The singing was often less splendid during the Mansouri regime (1988—2001). The Iran-born Mansouri, whose background was in stage directing, brought to the institution more managerial professionalism than musical magic. A skilled caretaker rather than a visionary, he broadened the company’s repertory, oversaw the renovation of the War Memorial Opera House after the 1989 earthquake, and pioneered the use of supertitles. (This technical innovation finally allowed monolingual American audiences to understand what was happening onstage and helped turn opera into classical music’s only growth industry.) Mansouri’s productions were eclectic, lavishly staged, well conducted, and solidly sung.
Rosenberg was a bold choice to replace him. For the prior nine years, she directed the Stuttgart Opera, which Germany’s Opernwelt magazine named the best opera company of the year three times during her tenure. Stuttgart is a repertory company that produces a great many operas in numerous performances–a typical situation for a major German house. Under such circumstances, it is impossible to book (or afford) the most celebrated singers. Except for special gala evenings, the German solution has been to make the director and the production the stars, and Stuttgart is celebrated for its experimental productions of classic works.

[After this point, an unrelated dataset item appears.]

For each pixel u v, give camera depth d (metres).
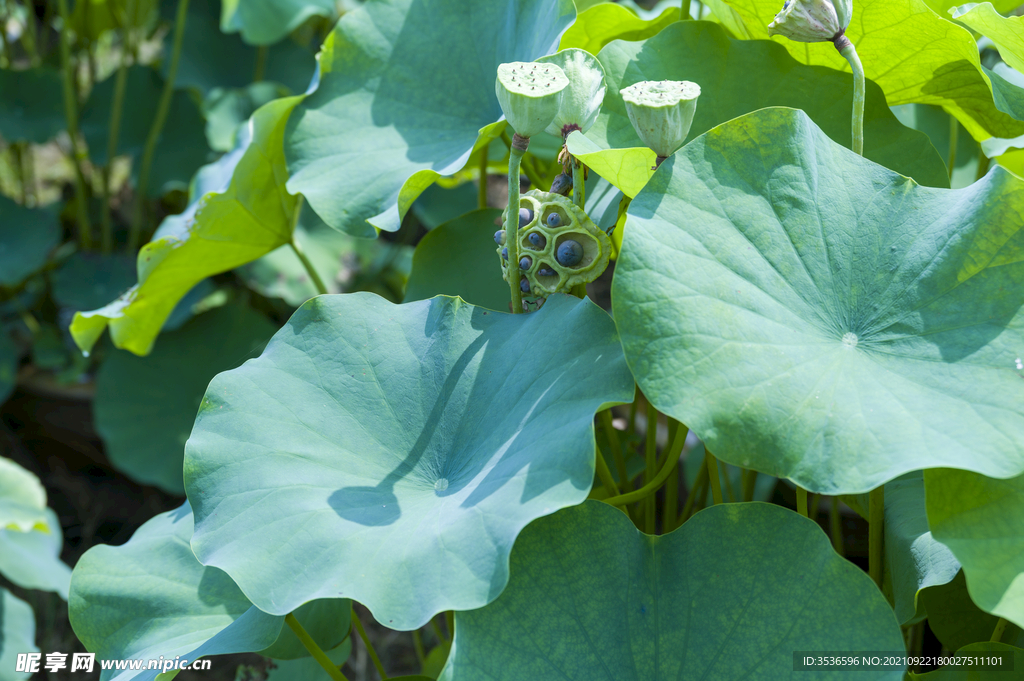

A tradition like San Francisco’s is extraordinarily hard to build but all too easy to destroy.What worries local aficionados is that Rosenberg will try to turn San Francisco into a high-concept German opera house–long on postmodern pretension and short on traditional vocalism. Having seen some critically acclaimed and truly awful conceptual Eurotrash productions (one of which set Wagner’s Ring des Nibelungen in outer space), I understand those worries. A tradition like San Francisco’s is extraordinarily hard to build but all too easy to destroy.
What comforts me is Rosenberg herself. She is smart, experienced, and pragmatic. She is also a genuine intellectual–probably the first ever to occupy her post. At times, her plans for the opera (which include thematic programming, such as operas devoted to “Women Outside of Society” and “The Faust Project”) appear more conceptual than musical, but she seems committed to opera as a musical medium and says she’s “passionate about musical values.” Her decision to keep conductor Donald Runnicles, a guiding force in the company’s high standards, as music director certainly supports her claim.
The new era has already begun. Although Mansouri planned this fall’s season, Rosenberg has been making casting changes. (Rumors are flying through the gossipy singers’ network of her canceling the contracts of two lavishly paid superstars–perhaps a smart economic move but a dubious artistic one.) She has hired Wolfgang Willaschek as the opera’s first dramaturg, or literary adviser, a role standard in Germany but rare in the United States–a sure sign of her European sensibility. Meanwhile, she has begun an ambitious project to mount all the operas of Hector Berlioz and Leos÷ Janác÷ek as well as the first U.S. staged production of Olivier Messiaen’s visionary modernist masterpiece Saint François d’Assise.
Sounds great to me, though I wish I had heard her talk with more enthusiasm about the core Italian repertory that has been the city’s pride and pleasure. It is nice to imagine that Rosenberg can cultivate both Teutonic insight and Italian ecstasy. But if we have to choose just one, give me ecstasy.